The group still hits gold quite frequently, even though their abilities have slightly dwindled a bit. "Bloodied Yet Unbowed" builds off a soft guitar line driven at a slow tempo with A.A. Nemtheanga's harrowing vocals dubbed over the melancholic hymn, once again going through a number of tremolo riffs, and in this case bursting into a harsh black metal passage layered in blast beats and fierce riffing; its feeling strikes a similar note to the sorrowful yet uplifting incense of "To the Nameless Dead," but musically one of Primordial's finest cuts, ever. "Lain With the Wolf" swims into a number of sections and channels, each one boiling with the total power of pristine musicality and Nemtheanga's chromatic throat. "Mouth of Judas" strikes a pessimistic note with slow, melancholic guitar nods while Nemtheanga excels wonderfully once again...simply amazing tune.

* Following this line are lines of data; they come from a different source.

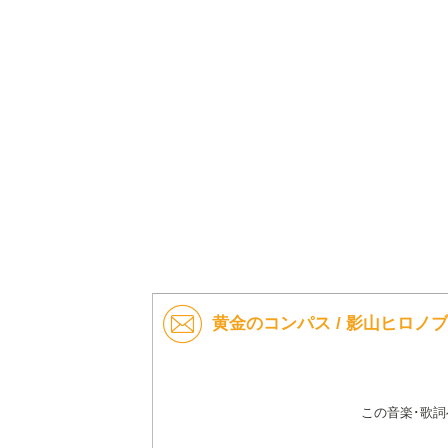
黄金のコンパス / 影山ヒロノ
この音楽･歌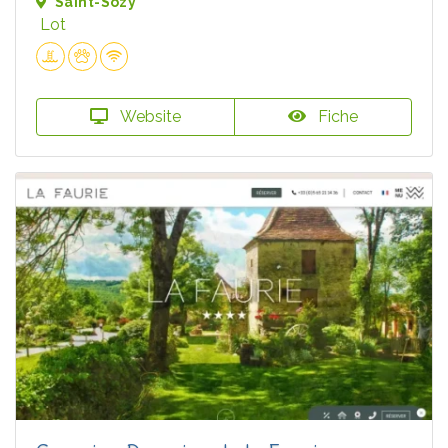
Saint-Sozy
Lot
Website
Fiche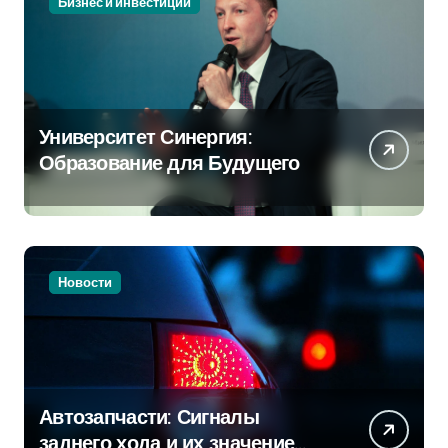
Бизнес и инвестиции
Университет Синергия:
Образование для Будущего
Новости
Автозапчасти: Сигналы
заднего хода и их значение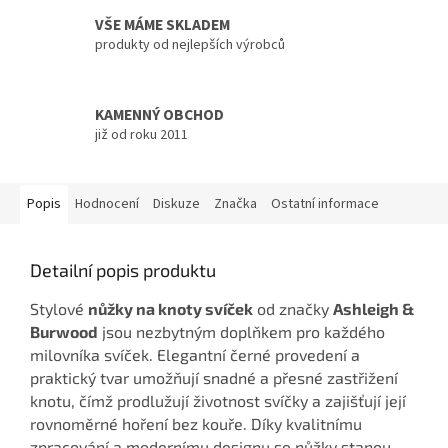
VŠE MÁME SKLADEM
produkty od nejlepších výrobců
KAMENNÝ OBCHOD
již od roku 2011
Popis
Hodnocení
Diskuze
Značka
Ostatní informace
Detailní popis produktu
Stylové
nůžky na knoty svíček
od značky
Ashleigh &
Burwood
jsou nezbytným doplňkem pro každého
milovníka svíček. Elegantní černé provedení a
praktický tvar umožňují snadné a přesné zastřižení
knotu, čímž prodlužují životnost svíčky a zajišťují její
rovnoměrné hoření bez kouře. Díky kvalitnímu
zpracování a modernímu designu se nůžky stanou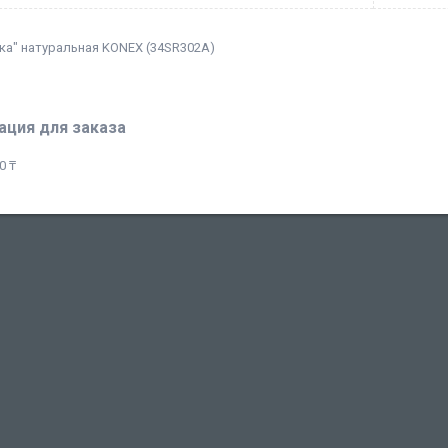
ка" натуральная KONEX (34SR302A)
ция для заказа
0 ₸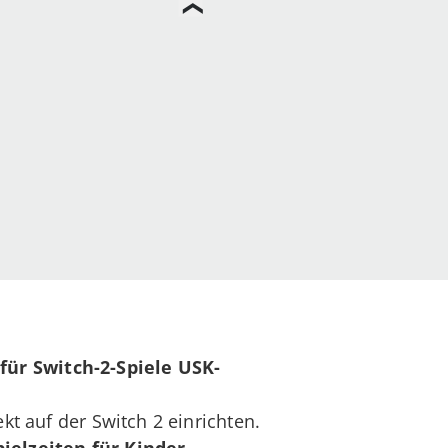
für
Switch-2-Spiele USK-
t auf der Switch 2 einrichten.
ielzeiten für Kinder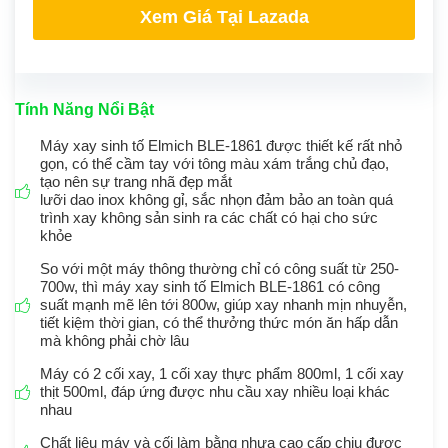
Xem Giá Tại Lazada
Tính Năng Nổi Bật
Máy xay sinh tố Elmich BLE-1861 được thiết kế rất nhỏ
gọn, có thể cầm tay với tông màu xám trắng chủ đạo,
tạo nên sự trang nhã đẹp mắt
lưỡi dao inox không gỉ, sắc nhọn đảm bảo an toàn quá
trình xay không sản sinh ra các chất có hại cho sức
khỏe
So với một máy thông thường chỉ có công suất từ 250-
700w, thì máy xay sinh tố Elmich BLE-1861 có công
suất mạnh mẽ lên tới 800w, giúp xay nhanh mịn nhuyễn,
tiết kiệm thời gian, có thể thưởng thức món ăn hấp dẫn
mà không phải chờ lâu
Máy có 2 cối xay, 1 cối xay thực phẩm 800ml, 1 cối xay
thịt 500ml, đáp ứng được nhu cầu xay nhiều loại khác
nhau
Chất liệu máy và cối làm bằng nhựa cao cấp chịu được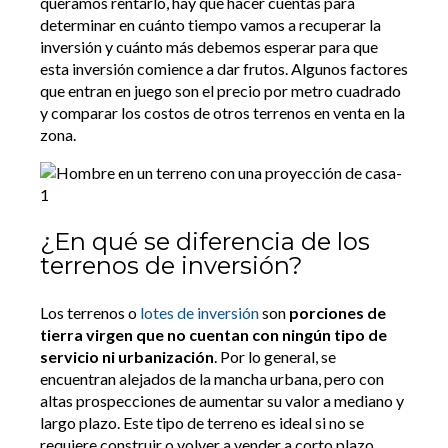
queramos rentarlo, hay que hacer cuentas para
determinar en cuánto tiempo vamos a recuperar la
inversión y cuánto más debemos esperar para que
esta inversión comience a dar frutos. Algunos factores
que entran en juego son el precio por metro cuadrado
y comparar los costos de otros terrenos en venta en la
zona.
¿En qué se diferencia de los
terrenos de inversión?
Los terrenos o
lotes de inversión
son
porciones de
tierra virgen que no cuentan con ningún tipo de
servicio ni urbanización
. Por lo general, se
encuentran alejados de la mancha urbana, pero con
altas prospecciones de aumentar su valor a mediano y
largo plazo. Este tipo de terreno es ideal si no se
requiere construir o volver a vender a corto plazo.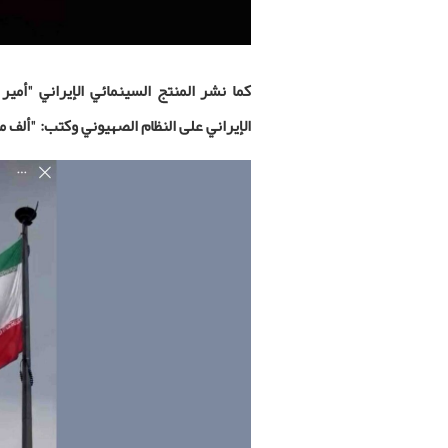
كما نشر المنتج السينمائي الإيراني "أمي
الإيراني على النظام الصهيوني وكتب: "ألف ما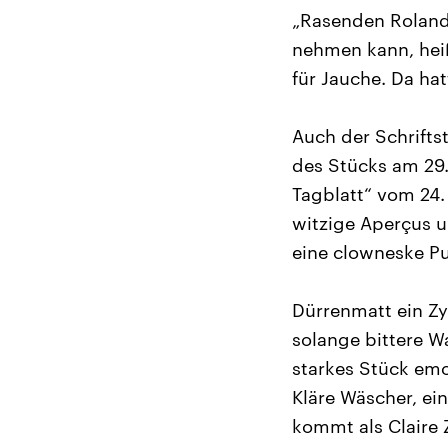
„Rasenden Roland
nehmen kann, heiß
für Jauche. Da ha
Auch der Schrifts
des Stücks am 29.
Tagblatt“ vom 24.
witzige Aperçus un
eine clowneske Pu
Dürrenmatt ein Zy
solange bittere W
starkes Stück emo
Kläre Wäscher, ei
kommt als Claire 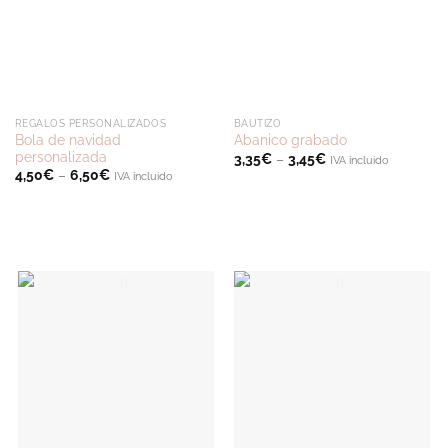
REGALOS PERSONALIZADOS
BAUTIZO
Bola de navidad
Abanico grabado
personalizada
3,35
€
–
3,45
€
IVA incluido
4,50
€
–
6,50
€
IVA incluido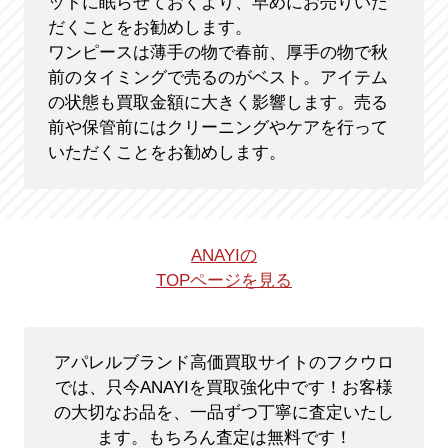
ットに眠らせておくより、早めにお売りいた
だくことをお勧めします。
ワンピースは薄手の物で春前、厚手の物で秋
前のタイミングで売るのがベスト。アイテム
の状態も買取金額に大きく影響します。売る
前や保管前にはクリーニングやケアを行って
いただくことをお勧めします。
ANAYIの
TOPページを見る
アパレルブランド高価買取サイトのフクウロ
では、只今ANAYIを買取強化中です！
お客様
の大切なお品を、一品ずつ丁寧に査定いたし
ます。もちろん査定は無料です！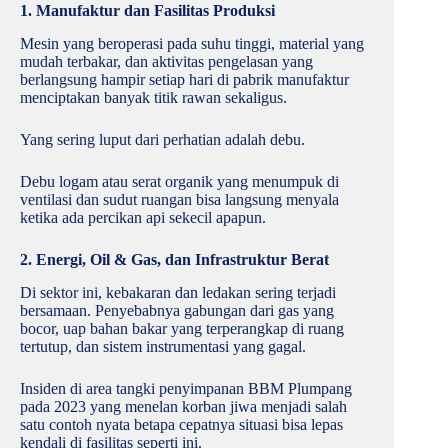
1. Manufaktur dan Fasilitas Produksi
Mesin yang beroperasi pada suhu tinggi, material yang
mudah terbakar, dan aktivitas pengelasan yang
berlangsung hampir setiap hari di pabrik manufaktur
menciptakan banyak titik rawan sekaligus.
Yang sering luput dari perhatian adalah debu.
Debu logam atau serat organik yang menumpuk di
ventilasi dan sudut ruangan bisa langsung menyala
ketika ada percikan api sekecil apapun.
2. Energi, Oil & Gas, dan Infrastruktur Berat
Di sektor ini, kebakaran dan ledakan sering terjadi
bersamaan. Penyebabnya gabungan dari gas yang
bocor, uap bahan bakar yang terperangkap di ruang
tertutup, dan sistem instrumentasi yang gagal.
Insiden di area tangki penyimpanan BBM Plumpang
pada 2023 yang menelan korban jiwa menjadi salah
satu contoh nyata betapa cepatnya situasi bisa lepas
kendali di fasilitas seperti ini.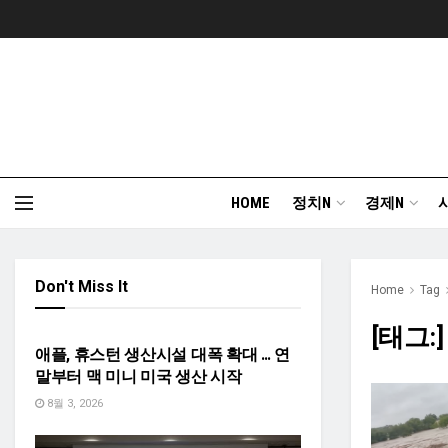
HOME
정치N
경제N
Don't Miss It
Home
Tag
TEXASN USA 경제
[태그:
애플, 휴스턴 생산시설 대폭 확대 … 연
말부터 맥 미니 미국 생산 시작
8월 3, 2026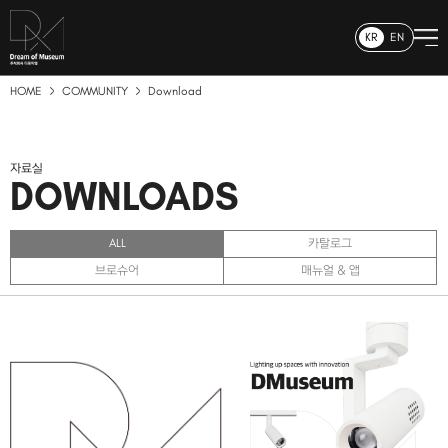
KR
EN
HOME
COMMUNITY
Download
자료실
DOWNLOADS
ALL
카탈로그
브로슈어
매뉴얼 & 앱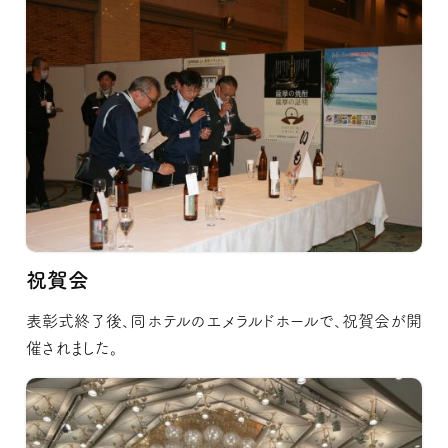
祝賀会
表彰式終了後、同ホテルのエメラルドホールで、祝賀会が開
催されました。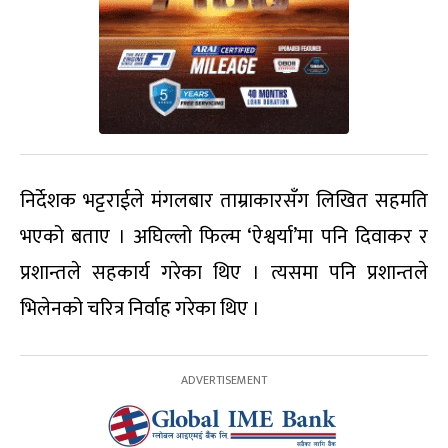
निर्देशक भट्टराईले मंगलबार ताम्राकारसँग लिखित सहमति
भएको बताए । अघिल्लो फिल्म ‘ऐश्वर्या’मा पनि दिवाकर र
प्रशान्तले सहकार्य गरेका थिए । त्यसमा पनि प्रशान्तले
भिलेनको चरित्र निर्वाह गरेका थिए ।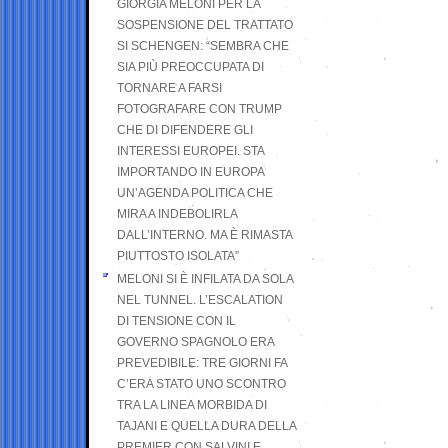
GIORGIA MELONI PER LA
SOSPENSIONE DEL TRATTATO
SI SCHENGEN: “SEMBRA CHE
SIA PIÙ PREOCCUPATA DI
TORNARE A FARSI
FOTOGRAFARE CON TRUMP
CHE DI DIFENDERE GLI
INTERESSI EUROPEI. STA
IMPORTANDO IN EUROPA
UN’AGENDA POLITICA CHE
MIRA A INDEBOLIRLA
DALL’INTERNO. MA È RIMASTA
PIUTTOSTO ISOLATA”
MELONI SI È INFILATA DA SOLA
NEL TUNNEL. L’ESCALATION
DI TENSIONE CON IL
GOVERNO SPAGNOLO ERA
PREVEDIBILE: TRE GIORNI FA
C’ERA STATO UNO SCONTRO
TRA LA LINEA MORBIDA DI
TAJANI E QUELLA DURA DELLA
PREMIER CON SALVINI E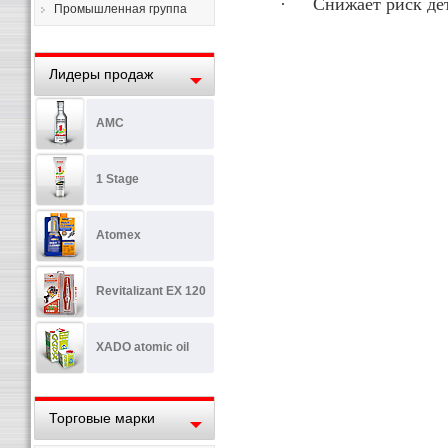
·
Снижает риск де
Промышленная группа
Лидеры продаж
AMC
1 Stage
Atomex
Revitalizant EX 120
XADO atomic oil
Торговые марки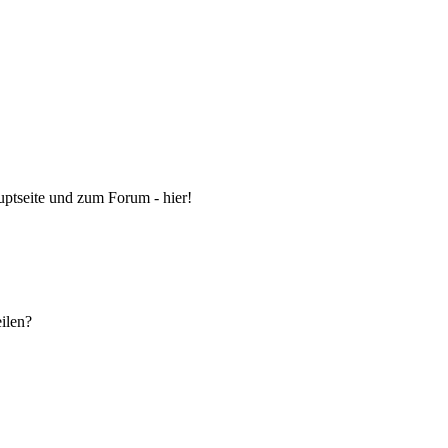
ptseite und zum Forum - hier!
eilen?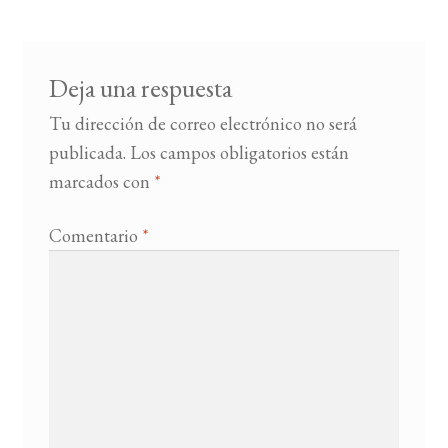
entradas
BUSCAR
Deja una respuesta
LISTA DE LIBROS
Tu dirección de correo electrónico no será
publicada.
Los campos obligatorios están
marcados con
*
Comentario
*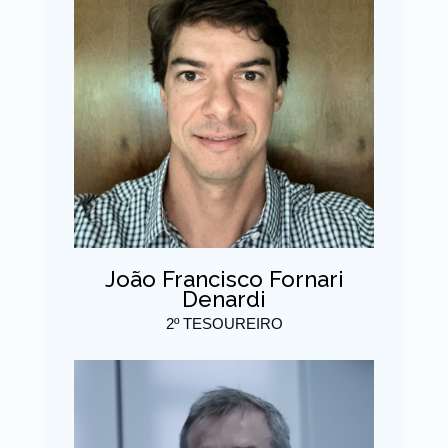
João Francisco Fornari
Denardi
2º TESOUREIRO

So all in all, another great slab of Celtic-baptized black metal from the masters of Celtic-baptized black metal. Some of their material reaches beyond expectations, yet a feeling of polarization occurs during the album's lackluster side, like "The Black Hundred" or "The Puritan's Hand." And even then, these cuts aren't truly mediocre or bad; just a little lacking when stacked against Primordial's previous sermons. Take "Redemption at the Puritan's Hand" at face value; it's more or less another Primordial album, but you'll still find happiness after grabbing a helping. Newer fans will find this appealing, but most of Primordial's discography unquestionably reigns over "Redemption at the Puritan's Hand."